BANFF, Alta. - The world's most powerful environment ministers will ride in buses powered by natural gas and greenhouse gas credits have been exchanged to negate their environmental impact on Banff, a World Heritage Site, during meetings here this weekend.
The ministers, from Canada, the U.S., France, Italy, Germany, Japan, the U.K. and Russia, still will produce tonnes of the emissions as a result of air travel, car and hotel accommodation during the three days of meetings .
However, under the scrutiny of environmental organizations gathered here, the ministers have attempted to avoid embarrassment by purchasing carbon-dioxide credits from a solar-powered housing project in South Africa that will make the gathering "an emission-neutral meeting," said David Anderson, Canada's Minister of the Environment
The ministers will also dine on organically grown food.
However, conservation organizations met with Mr. Anderson yesterday and criticized the federal government for an apparent softening of its position on the Kyoto Protocol on greenhouse gas reduction and climate change.
The climate change issue is being limited to a 45-minute discussion at a breakfast meeting tomorrow, one of a number of private meetings between the ministers to be held at the Fairmont Banff Springs Hotel. Environmental groups say observers should be allowed in.
"I'm sorry, they can't have observers in there," Mr. Anderson said. "We want to have full and frank discussions. It just impossible to have proper discussions of this type, informal discussions, and have it open to the media and open to the public."
Environmental groups also criticized as vague the wording of the Minister's official communiqué, which has already been leaked to the media. In a draft copy made available to Agence France- Presse, the ministers reaffirm their commitment to sustainable development -- which reconciles environmental protection with economic development -- as laid out at the Earth Summit in Rio de Janeiro 10 years ago.

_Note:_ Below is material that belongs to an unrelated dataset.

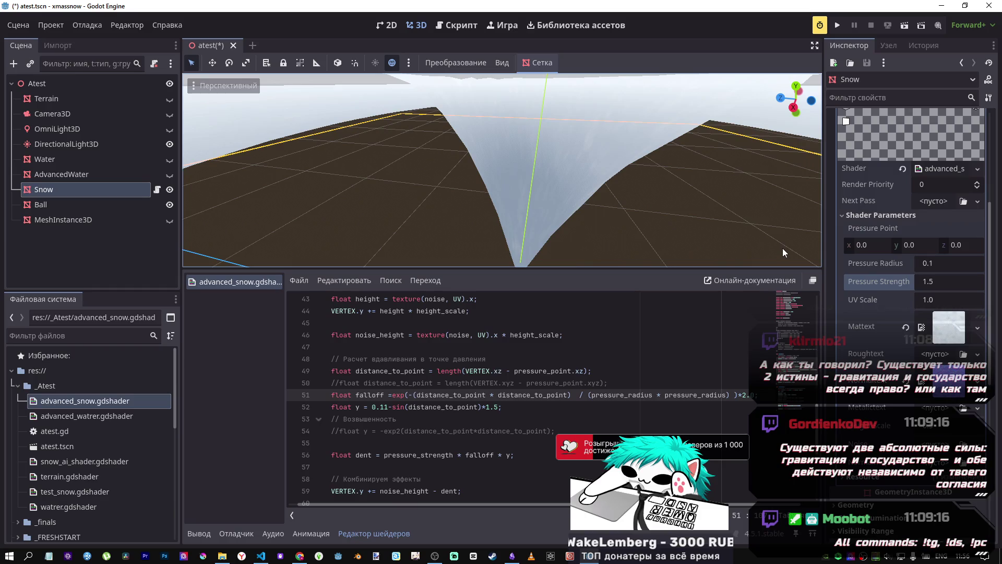
scroll(533, 256, "down", 5)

"It's just total ambiguity. We are looking for concrete commitments," said Jim Pissot of Yellowstone to Yukon, a conservation group lobbying to create an unrestricted wildlife movement corridor from Wyoming to the Arctic.
"This is not a meeting to discuss Kyoto. I've had two weeks of going from end to end of the country talking to Canadians about the importance of reducing greenhouse gas emissions, so I don't know what they're talking about," Mr. Anderson said in response to the criticisms.
Mr. Anderson indicated in Calgary on Thursday that the Chrétien government might not ratify the Kyoto accord this year as it originally intended.
Alberta opposes the Kyoto deal and says it may launch a legal challenge to Ottawa's authority to force provincial compliance, citing provincial jurisdiction over resources. At a meeting of energy ministers in May, Alberta will propose a U.S.-style plan to voluntarily reduce greenhouse gases.
Signed in Japan in 1997, the Kyoto accord commits Canada to reducing greenhouse gas emissions to 6% below 1990 levels. Opponents forecast dire economic consequences and note that the deal exempts such developing nations as India, Brazil and China, which are among eight out of 20 of the world's leading producers of greenhouse gases that are not bound by Kyoto.
The Banff meetings continue tomorrow, focusing on developing a consensus platform to take to a world summit on sustainable development in Johannesburg in late August.
As host of the meeting, Canada paid $5.50 a tonne, or $2,750, to cover the cost of carbon-dioxide emissions the ministers will generate at the meetings. The money will go to PEER Africa (pty.) Ltd, an engineering firm building an energy-efficient housing project in South Africa.
A similar purchase of credits, totalling $7,700, was paid by Canada to offset greenhouse gases associated with the recent Health and Environment Ministers of the Americas meeting in Ottawa.